2. Generaciones y probabilidades
El segundo argumento en el que quiero detenerme, el segundo de los estribillos a los que el relato que preconiza la energía nuclear —le habíamos llamado solfa al comienzo— más ampliamente recurre, está constituido por la afirmación de que los reactores nucleares de Fukushima, como ya antes ocurrió con los de Chernobill, son de “segunda generación”, mientras que ya están dispuestos los de “tercera generación”. Ahí está la mano de santo, la patita de ganso, el as en la manga, la madre del cordero, el abracadabra que todo lo resuelve, la pieza maestra del discurso: “la tercera generación”. Parece que basta con pronunciar o esgrimir ese sintagma, “tercera generación”, y ya, como por arte científica de birlibirloque, todo queda solucionado y cualquiera que quiera abrir la boca para decir lo que ve o percibe, lo que aprecia o comprueba —para formar frases con verbos de constatación o percepción física e intelectual—, no deba tener más remedio que cerrarla. Igual que si formara parte de eso que podemos denominar “palabras mágicas”, palabras que al ser pronunciadas tienen un valor perlocutivo tal que obran el milagro de zanjar toda duda y allanar todo obstáculo. Menos, claro está, los de quienes a la magia del discurso anteponen de verdad el discurso de la ciencia —que por otra parte tampoco vamos a negar que no tenga su magia—, como por ejemplo Carlo Rubbia, premio Nobel de Física y actual director del centro de investigaciones e ideas para la energía de Postdam, una de las instituciones más punteras en estas materias de Occidente (chinos e indios parece que nos llevan ya la delantera).
Cuando se habla de “tercera generación” —aseguraba Rubia el 28 de marzo de 2011— no se habla en realidad más que de “cambios cosméticos”. “Hace falta otra cosa”, concluía tras un repaso a las muchas y graves pegas del “modelo probabilístico” en que se basa la argumentación nuclear frente al “modelo determinístico”, que es el que él propone como alternativa y que, si no entiendo mal, no es más que algo parecido al uso de verbos de constatación.
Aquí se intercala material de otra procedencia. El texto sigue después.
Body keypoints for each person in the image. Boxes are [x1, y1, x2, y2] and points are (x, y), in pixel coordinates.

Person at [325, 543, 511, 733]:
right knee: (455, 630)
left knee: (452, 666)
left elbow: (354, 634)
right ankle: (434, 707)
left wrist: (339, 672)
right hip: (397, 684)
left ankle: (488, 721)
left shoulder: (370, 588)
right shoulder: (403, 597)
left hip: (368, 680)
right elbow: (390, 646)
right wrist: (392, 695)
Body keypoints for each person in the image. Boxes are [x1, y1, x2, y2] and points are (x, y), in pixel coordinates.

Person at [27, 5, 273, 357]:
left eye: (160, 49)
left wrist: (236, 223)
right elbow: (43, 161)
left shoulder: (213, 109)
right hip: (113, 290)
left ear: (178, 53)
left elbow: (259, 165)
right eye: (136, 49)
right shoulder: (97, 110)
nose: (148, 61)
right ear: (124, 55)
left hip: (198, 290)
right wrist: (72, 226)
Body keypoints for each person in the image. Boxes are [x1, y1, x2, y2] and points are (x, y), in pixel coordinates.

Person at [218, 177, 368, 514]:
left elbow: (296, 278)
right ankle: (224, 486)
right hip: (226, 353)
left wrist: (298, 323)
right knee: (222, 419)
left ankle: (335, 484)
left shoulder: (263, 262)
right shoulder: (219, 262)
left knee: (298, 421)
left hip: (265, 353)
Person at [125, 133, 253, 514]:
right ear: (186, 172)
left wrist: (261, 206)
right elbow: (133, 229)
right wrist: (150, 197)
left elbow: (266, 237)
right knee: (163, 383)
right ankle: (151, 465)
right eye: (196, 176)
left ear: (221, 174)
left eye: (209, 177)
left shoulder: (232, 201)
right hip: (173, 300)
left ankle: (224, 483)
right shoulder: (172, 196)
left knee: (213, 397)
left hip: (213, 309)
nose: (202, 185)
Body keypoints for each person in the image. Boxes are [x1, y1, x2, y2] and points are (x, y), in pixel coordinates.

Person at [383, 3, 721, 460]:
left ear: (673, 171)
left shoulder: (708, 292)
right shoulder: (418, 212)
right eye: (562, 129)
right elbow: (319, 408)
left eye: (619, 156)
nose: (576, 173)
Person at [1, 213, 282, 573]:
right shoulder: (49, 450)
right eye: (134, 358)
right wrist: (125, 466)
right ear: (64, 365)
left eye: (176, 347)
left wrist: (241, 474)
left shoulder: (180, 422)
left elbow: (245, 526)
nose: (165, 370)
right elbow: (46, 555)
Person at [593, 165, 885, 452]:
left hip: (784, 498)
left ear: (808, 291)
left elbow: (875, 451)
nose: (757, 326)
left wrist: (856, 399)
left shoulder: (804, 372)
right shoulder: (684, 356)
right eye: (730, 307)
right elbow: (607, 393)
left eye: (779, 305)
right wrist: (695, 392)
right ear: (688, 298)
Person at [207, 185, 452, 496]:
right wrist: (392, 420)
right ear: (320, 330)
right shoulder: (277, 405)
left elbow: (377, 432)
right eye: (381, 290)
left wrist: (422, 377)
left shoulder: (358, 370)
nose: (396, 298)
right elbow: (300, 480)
Luego Rubia pasó a señalar las nuevas investigaciones en curso para generar energía sin tanto riesgo ni tanto gasto, una de ellas centrada en el torio en lugar del uranio.
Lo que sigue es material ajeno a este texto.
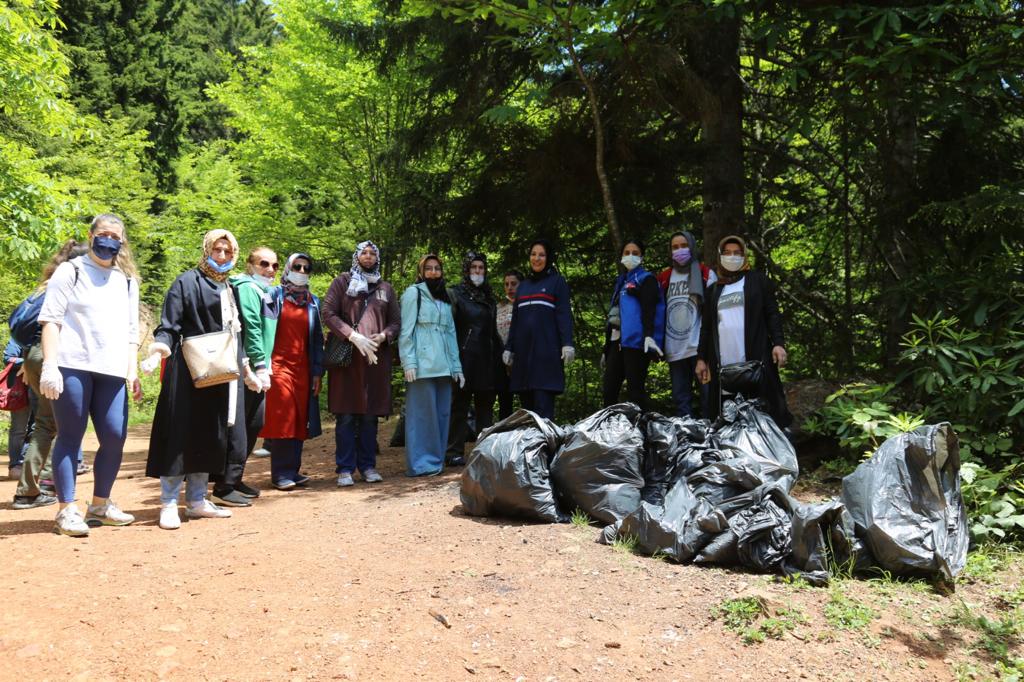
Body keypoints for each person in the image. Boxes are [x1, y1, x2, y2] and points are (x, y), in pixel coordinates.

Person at [37, 214, 142, 536]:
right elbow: (51, 319)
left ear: (122, 242)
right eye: (104, 233)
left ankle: (100, 504)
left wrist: (132, 370)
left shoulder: (125, 280)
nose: (109, 239)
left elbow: (130, 330)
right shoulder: (72, 270)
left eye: (115, 235)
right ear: (92, 235)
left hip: (111, 369)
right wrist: (50, 365)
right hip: (72, 365)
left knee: (113, 436)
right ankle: (66, 509)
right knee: (71, 434)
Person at [142, 229, 251, 530]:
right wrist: (158, 351)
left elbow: (236, 332)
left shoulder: (231, 287)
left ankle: (198, 500)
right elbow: (169, 325)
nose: (222, 256)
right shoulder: (185, 282)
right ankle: (168, 502)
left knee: (210, 434)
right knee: (180, 433)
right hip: (187, 370)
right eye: (217, 250)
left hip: (221, 372)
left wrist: (247, 368)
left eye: (228, 252)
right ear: (206, 250)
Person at [10, 240, 89, 509]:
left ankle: (36, 485)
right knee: (50, 424)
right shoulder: (73, 284)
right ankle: (31, 489)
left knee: (44, 421)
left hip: (32, 355)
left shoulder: (46, 284)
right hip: (49, 355)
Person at [323, 240, 400, 487]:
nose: (368, 256)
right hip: (348, 358)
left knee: (369, 416)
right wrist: (351, 335)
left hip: (375, 360)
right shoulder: (342, 282)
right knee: (346, 415)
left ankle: (367, 466)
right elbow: (328, 312)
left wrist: (384, 335)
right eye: (363, 253)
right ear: (356, 256)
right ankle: (345, 468)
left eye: (372, 253)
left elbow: (396, 322)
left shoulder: (385, 288)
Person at [696, 235, 793, 428]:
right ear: (720, 256)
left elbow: (772, 314)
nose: (732, 257)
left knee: (765, 414)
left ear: (745, 256)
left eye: (737, 253)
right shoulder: (714, 290)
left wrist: (778, 344)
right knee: (728, 419)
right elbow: (706, 328)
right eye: (727, 253)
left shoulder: (758, 281)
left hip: (756, 362)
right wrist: (701, 359)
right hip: (724, 368)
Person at [217, 247, 281, 504]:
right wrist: (260, 365)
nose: (270, 269)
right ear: (250, 265)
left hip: (259, 366)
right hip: (247, 367)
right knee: (240, 427)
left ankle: (235, 477)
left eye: (275, 265)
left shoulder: (265, 291)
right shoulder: (246, 288)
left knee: (254, 423)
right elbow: (252, 327)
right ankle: (223, 487)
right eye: (264, 264)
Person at [258, 253, 324, 489]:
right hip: (278, 365)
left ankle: (293, 471)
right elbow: (262, 328)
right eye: (298, 266)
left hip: (303, 369)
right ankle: (281, 474)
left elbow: (317, 340)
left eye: (307, 268)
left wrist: (318, 372)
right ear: (288, 268)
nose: (302, 271)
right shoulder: (274, 296)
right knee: (283, 418)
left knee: (300, 419)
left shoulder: (313, 301)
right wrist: (260, 364)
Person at [399, 254, 463, 477]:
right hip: (422, 366)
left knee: (442, 414)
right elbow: (406, 331)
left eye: (437, 268)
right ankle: (420, 464)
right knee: (421, 416)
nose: (434, 272)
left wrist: (457, 367)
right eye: (429, 268)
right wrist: (409, 362)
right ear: (421, 272)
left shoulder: (445, 298)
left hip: (443, 366)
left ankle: (435, 462)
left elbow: (451, 334)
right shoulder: (413, 294)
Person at [503, 239, 574, 420]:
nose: (537, 258)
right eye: (533, 254)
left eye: (541, 255)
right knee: (527, 414)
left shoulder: (557, 282)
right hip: (524, 358)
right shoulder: (523, 286)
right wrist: (509, 347)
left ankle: (546, 447)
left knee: (543, 411)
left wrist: (567, 343)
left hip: (546, 357)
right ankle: (531, 447)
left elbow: (564, 314)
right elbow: (516, 319)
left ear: (548, 257)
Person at [445, 252, 502, 466]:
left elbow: (492, 331)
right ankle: (453, 452)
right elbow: (449, 328)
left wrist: (503, 353)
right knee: (459, 404)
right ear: (467, 270)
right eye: (474, 268)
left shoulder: (489, 297)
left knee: (485, 407)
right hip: (464, 357)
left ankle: (483, 450)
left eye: (481, 268)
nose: (478, 272)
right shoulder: (456, 294)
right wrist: (452, 359)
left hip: (486, 360)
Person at [656, 231, 716, 417]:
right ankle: (687, 440)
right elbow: (657, 312)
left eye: (684, 246)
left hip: (699, 348)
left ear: (692, 247)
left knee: (709, 397)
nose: (680, 250)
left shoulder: (705, 273)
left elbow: (712, 312)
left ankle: (712, 440)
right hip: (674, 348)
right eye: (675, 247)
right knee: (681, 401)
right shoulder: (664, 277)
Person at [601, 239, 665, 409]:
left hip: (637, 342)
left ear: (642, 257)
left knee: (635, 391)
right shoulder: (621, 281)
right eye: (627, 253)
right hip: (617, 342)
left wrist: (650, 336)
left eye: (635, 253)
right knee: (609, 390)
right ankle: (609, 430)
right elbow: (614, 314)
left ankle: (640, 431)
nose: (630, 256)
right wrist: (606, 347)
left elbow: (649, 309)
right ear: (621, 256)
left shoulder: (646, 279)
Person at [494, 270, 521, 420]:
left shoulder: (526, 306)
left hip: (523, 361)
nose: (510, 287)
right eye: (506, 284)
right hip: (502, 361)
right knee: (505, 402)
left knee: (527, 400)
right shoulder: (498, 308)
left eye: (514, 284)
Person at [4, 338, 29, 480]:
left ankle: (27, 463)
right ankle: (15, 465)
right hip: (19, 391)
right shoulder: (19, 336)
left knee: (36, 428)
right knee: (18, 429)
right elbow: (8, 358)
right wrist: (30, 363)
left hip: (41, 389)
Cambios cosméticos, elección del modelo erróneo, palabras mágicas, gatos discursivos por liebres, además de los omnipresentes y consabidos intereses económicos o la no menos omnipresente y consabida cerrilidad y papanatismo mentales. Cuestión de relatos en todo caso, de a ver qué relato puede más, por la fuerza de su Poder o por el poder de su fuerza. Por eso libramos aquí esta pequeña guerrilla, guerrilla de relatos, una, cien, mil guerrillas de relatos, armados de toda la percepción y actividad intelectiva a nuestro alcance, de paciencia y perspicacia si nos son dadas, y no tanto de emoción: escaramuzas discursivas, intentos de ruptura del frente de guerra argumental, ataques de atención, golpes de análisis, ofensivas en toda regla del cuidado por las palabras y las cosas.